### Material for this exercise
= = =

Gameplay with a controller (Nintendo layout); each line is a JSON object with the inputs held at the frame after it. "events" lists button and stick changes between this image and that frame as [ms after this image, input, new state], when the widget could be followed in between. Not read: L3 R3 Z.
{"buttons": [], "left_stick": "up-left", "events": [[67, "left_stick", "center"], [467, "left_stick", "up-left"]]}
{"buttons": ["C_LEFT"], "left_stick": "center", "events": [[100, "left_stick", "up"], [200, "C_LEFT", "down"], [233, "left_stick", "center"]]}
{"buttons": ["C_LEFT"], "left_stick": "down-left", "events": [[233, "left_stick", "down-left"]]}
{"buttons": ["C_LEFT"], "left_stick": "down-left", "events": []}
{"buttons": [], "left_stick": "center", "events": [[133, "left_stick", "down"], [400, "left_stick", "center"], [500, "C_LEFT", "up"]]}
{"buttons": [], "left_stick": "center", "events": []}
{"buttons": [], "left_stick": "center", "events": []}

= = =

### Directions for this task
Exactly as shown above, return every record.

### Expected output
Gameplay with a controller (Nintendo layout); each line is a JSON object with the inputs held at the frame after it. "events" lists button and stick changes between this image and that frame as [ms after this image, input, new state], when the widget could be followed in between. Not read: L3 R3 Z.
{"buttons": [], "left_stick": "up-left", "events": [[67, "left_stick", "center"], [467, "left_stick", "up-left"]]}
{"buttons": ["C_LEFT"], "left_stick": "center", "events": [[100, "left_stick", "up"], [200, "C_LEFT", "down"], [233, "left_stick", "center"]]}
{"buttons": ["C_LEFT"], "left_stick": "down-left", "events": [[233, "left_stick", "down-left"]]}
{"buttons": ["C_LEFT"], "left_stick": "down-left", "events": []}
{"buttons": [], "left_stick": "center", "events": [[133, "left_stick", "down"], [400, "left_stick", "center"], [500, "C_LEFT", "up"]]}
{"buttons": [], "left_stick": "center", "events": []}
{"buttons": [], "left_stick": "center", "events": []}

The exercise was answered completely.